Stored data entries:
------

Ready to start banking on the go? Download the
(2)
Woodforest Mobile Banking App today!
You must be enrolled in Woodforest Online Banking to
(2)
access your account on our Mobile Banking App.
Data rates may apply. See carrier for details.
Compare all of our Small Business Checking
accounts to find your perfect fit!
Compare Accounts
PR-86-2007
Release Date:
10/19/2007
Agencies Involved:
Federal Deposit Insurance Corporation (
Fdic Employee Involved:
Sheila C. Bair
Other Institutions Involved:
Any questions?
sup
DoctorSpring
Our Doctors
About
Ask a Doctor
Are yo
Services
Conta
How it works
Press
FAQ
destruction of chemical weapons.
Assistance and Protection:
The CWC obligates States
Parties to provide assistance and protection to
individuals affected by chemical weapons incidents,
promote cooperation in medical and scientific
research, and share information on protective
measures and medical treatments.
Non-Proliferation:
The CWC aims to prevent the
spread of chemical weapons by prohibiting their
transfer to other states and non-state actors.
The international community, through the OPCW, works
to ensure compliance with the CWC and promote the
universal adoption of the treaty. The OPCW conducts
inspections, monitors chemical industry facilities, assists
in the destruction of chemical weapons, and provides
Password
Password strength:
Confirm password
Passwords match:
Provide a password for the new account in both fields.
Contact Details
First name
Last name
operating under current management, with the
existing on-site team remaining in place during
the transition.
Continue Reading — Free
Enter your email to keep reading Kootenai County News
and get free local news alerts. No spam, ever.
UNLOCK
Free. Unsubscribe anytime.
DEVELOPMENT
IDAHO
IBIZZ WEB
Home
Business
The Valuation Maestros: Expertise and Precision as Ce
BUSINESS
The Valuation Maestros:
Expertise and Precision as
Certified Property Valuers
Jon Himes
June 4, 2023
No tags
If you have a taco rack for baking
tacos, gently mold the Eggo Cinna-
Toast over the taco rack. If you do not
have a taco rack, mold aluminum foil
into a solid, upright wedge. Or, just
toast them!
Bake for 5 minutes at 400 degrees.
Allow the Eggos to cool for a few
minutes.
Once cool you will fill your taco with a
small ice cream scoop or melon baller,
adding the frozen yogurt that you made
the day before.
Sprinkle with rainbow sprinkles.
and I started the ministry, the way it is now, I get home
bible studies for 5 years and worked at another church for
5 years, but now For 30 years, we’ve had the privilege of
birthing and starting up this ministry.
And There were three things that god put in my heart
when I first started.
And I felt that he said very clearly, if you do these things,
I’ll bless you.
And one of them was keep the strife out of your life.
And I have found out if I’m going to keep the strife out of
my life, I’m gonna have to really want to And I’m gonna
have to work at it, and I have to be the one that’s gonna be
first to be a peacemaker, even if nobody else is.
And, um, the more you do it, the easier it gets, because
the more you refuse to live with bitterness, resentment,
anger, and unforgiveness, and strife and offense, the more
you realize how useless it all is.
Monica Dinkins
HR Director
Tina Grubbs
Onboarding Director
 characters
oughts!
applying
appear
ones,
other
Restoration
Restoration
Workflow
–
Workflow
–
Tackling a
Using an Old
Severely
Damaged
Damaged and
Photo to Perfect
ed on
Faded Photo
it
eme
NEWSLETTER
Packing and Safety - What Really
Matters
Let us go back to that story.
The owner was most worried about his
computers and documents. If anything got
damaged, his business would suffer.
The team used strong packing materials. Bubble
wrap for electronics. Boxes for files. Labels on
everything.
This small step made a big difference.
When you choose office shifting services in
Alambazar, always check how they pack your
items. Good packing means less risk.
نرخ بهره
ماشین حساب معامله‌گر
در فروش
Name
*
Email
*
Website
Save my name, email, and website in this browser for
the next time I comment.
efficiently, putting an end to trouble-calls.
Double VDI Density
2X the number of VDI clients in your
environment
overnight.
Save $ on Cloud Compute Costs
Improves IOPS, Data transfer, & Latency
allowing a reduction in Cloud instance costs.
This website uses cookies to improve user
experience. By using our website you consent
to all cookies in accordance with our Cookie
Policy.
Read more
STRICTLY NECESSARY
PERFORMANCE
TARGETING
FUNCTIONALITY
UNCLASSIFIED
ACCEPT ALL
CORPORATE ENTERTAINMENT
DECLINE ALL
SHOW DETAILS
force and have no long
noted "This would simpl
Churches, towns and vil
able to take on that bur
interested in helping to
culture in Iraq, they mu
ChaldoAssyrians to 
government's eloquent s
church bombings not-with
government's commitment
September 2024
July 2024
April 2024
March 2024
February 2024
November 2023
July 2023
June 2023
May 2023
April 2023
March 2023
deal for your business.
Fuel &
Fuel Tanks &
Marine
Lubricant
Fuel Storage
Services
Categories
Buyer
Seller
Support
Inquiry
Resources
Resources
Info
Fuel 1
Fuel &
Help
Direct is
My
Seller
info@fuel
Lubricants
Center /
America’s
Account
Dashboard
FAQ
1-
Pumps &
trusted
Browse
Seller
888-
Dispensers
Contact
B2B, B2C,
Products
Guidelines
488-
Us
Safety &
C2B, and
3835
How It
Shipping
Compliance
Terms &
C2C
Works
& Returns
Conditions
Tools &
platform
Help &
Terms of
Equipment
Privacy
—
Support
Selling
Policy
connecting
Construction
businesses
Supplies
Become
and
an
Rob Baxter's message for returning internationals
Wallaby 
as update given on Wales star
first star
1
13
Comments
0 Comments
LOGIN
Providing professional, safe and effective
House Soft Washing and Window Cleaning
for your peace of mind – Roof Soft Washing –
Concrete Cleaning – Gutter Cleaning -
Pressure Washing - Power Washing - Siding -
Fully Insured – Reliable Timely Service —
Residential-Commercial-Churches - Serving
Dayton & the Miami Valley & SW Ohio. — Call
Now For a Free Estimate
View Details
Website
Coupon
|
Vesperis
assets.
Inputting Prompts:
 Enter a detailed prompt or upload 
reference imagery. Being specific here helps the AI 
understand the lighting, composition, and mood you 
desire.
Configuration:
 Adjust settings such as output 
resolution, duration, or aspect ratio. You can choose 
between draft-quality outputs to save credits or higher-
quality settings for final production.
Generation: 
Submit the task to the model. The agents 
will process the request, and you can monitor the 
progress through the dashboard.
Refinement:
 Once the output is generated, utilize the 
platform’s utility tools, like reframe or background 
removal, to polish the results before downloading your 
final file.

------

All the lines above must be output exactly, with none omitted.

> Written reply
Ready to start banking on the go? Download the
(2)
Woodforest Mobile Banking App today!
You must be enrolled in Woodforest Online Banking to
(2)
access your account on our Mobile Banking App.
Data rates may apply. See carrier for details.
Compare all of our Small Business Checking
accounts to find your perfect fit!
Compare Accounts
PR-86-2007
Release Date:
10/19/2007
Agencies Involved:
Federal Deposit Insurance Corporation (
Fdic Employee Involved:
Sheila C. Bair
Other Institutions Involved:
Any questions?
sup
DoctorSpring
Our Doctors
About
Ask a Doctor
Are yo
Services
Conta
How it works
Press
FAQ
destruction of chemical weapons.
Assistance and Protection:
The CWC obligates States
Parties to provide assistance and protection to
individuals affected by chemical weapons incidents,
promote cooperation in medical and scientific
research, and share information on protective
measures and medical treatments.
Non-Proliferation:
The CWC aims to prevent the
spread of chemical weapons by prohibiting their
transfer to other states and non-state actors.
The international community, through the OPCW, works
to ensure compliance with the CWC and promote the
universal adoption of the treaty. The OPCW conducts
inspections, monitors chemical industry facilities, assists
in the destruction of chemical weapons, and provides
Password
Password strength:
Confirm password
Passwords match:
Provide a password for the new account in both fields.
Contact Details
First name
Last name
operating under current management, with the
existing on-site team remaining in place during
the transition.
Continue Reading — Free
Enter your email to keep reading Kootenai County News
and get free local news alerts. No spam, ever.
UNLOCK
Free. Unsubscribe anytime.
DEVELOPMENT
IDAHO
IBIZZ WEB
Home
Business
The Valuation Maestros: Expertise and Precision as Ce
BUSINESS
The Valuation Maestros:
Expertise and Precision as
Certified Property Valuers
Jon Himes
June 4, 2023
No tags
If you have a taco rack for baking
tacos, gently mold the Eggo Cinna-
Toast over the taco rack. If you do not
have a taco rack, mold aluminum foil
into a solid, upright wedge. Or, just
toast them!
Bake for 5 minutes at 400 degrees.
Allow the Eggos to cool for a few
minutes.
Once cool you will fill your taco with a
small ice cream scoop or melon baller,
adding the frozen yogurt that you made
the day before.
Sprinkle with rainbow sprinkles.
and I started the ministry, the way it is now, I get home
bible studies for 5 years and worked at another church for
5 years, but now For 30 years, we’ve had the privilege of
birthing and starting up this ministry.
And There were three things that god put in my heart
when I first started.
And I felt that he said very clearly, if you do these things,
I’ll bless you.
And one of them was keep the strife out of your life.
And I have found out if I’m going to keep the strife out of
my life, I’m gonna have to really want to And I’m gonna
have to work at it, and I have to be the one that’s gonna be
first to be a peacemaker, even if nobody else is.
And, um, the more you do it, the easier it gets, because
the more you refuse to live with bitterness, resentment,
anger, and unforgiveness, and strife and offense, the more
you realize how useless it all is.
Monica Dinkins
HR Director
Tina Grubbs
Onboarding Director
 characters
oughts!
applying
appear
ones,
other
Restoration
Restoration
Workflow
–
Workflow
–
Tackling a
Using an Old
Severely
Damaged
Damaged and
Photo to Perfect
ed on
Faded Photo
it
eme
NEWSLETTER
Packing and Safety - What Really
Matters
Let us go back to that story.
The owner was most worried about his
computers and documents. If anything got
damaged, his business would suffer.
The team used strong packing materials. Bubble
wrap for electronics. Boxes for files. Labels on
everything.
This small step made a big difference.
When you choose office shifting services in
Alambazar, always check how they pack your
items. Good packing means less risk.
نرخ بهره
ماشین حساب معامله‌گر
در فروش
Name
*
Email
*
Website
Save my name, email, and website in this browser for
the next time I comment.
efficiently, putting an end to trouble-calls.
Double VDI Density
2X the number of VDI clients in your
environment
overnight.
Save $ on Cloud Compute Costs
Improves IOPS, Data transfer, & Latency
allowing a reduction in Cloud instance costs.
This website uses cookies to improve user
experience. By using our website you consent
to all cookies in accordance with our Cookie
Policy.
Read more
STRICTLY NECESSARY
PERFORMANCE
TARGETING
FUNCTIONALITY
UNCLASSIFIED
ACCEPT ALL
CORPORATE ENTERTAINMENT
DECLINE ALL
SHOW DETAILS
force and have no long
noted "This would simpl
Churches, towns and vil
able to take on that bur
interested in helping to
culture in Iraq, they mu
ChaldoAssyrians to 
government's eloquent s
church bombings not-with
government's commitment
September 2024
July 2024
April 2024
March 2024
February 2024
November 2023
July 2023
June 2023
May 2023
April 2023
March 2023
deal for your business.
Fuel &
Fuel Tanks &
Marine
Lubricant
Fuel Storage
Services
Categories
Buyer
Seller
Support
Inquiry
Resources
Resources
Info
Fuel 1
Fuel &
Help
Direct is
My
Seller
info@fuel
Lubricants
Center /
America’s
Account
Dashboard
FAQ
1-
Pumps &
trusted
Browse
Seller
888-
Dispensers
Contact
B2B, B2C,
Products
Guidelines
488-
Us
Safety &
C2B, and
3835
How It
Shipping
Compliance
Terms &
C2C
Works
& Returns
Conditions
Tools &
platform
Help &
Terms of
Equipment
Privacy
—
Support
Selling
Policy
connecting
Construction
businesses
Supplies
Become
and
an
Rob Baxter's message for returning internationals
Wallaby 
as update given on Wales star
first star
1
13
Comments
0 Comments
LOGIN
Providing professional, safe and effective
House Soft Washing and Window Cleaning
for your peace of mind – Roof Soft Washing –
Concrete Cleaning – Gutter Cleaning -
Pressure Washing - Power Washing - Siding -
Fully Insured – Reliable Timely Service —
Residential-Commercial-Churches - Serving
Dayton & the Miami Valley & SW Ohio. — Call
Now For a Free Estimate
View Details
Website
Coupon
|
Vesperis
assets.
Inputting Prompts:
 Enter a detailed prompt or upload 
reference imagery. Being specific here helps the AI 
understand the lighting, composition, and mood you 
desire.
Configuration:
 Adjust settings such as output 
resolution, duration, or aspect ratio. You can choose 
between draft-quality outputs to save credits or higher-
quality settings for final production.
Generation: 
Submit the task to the model. The agents 
will process the request, and you can monitor the 
progress through the dashboard.
Refinement:
 Once the output is generated, utilize the 
platform’s utility tools, like reframe or background 
removal, to polish the results before downloading your 
final file.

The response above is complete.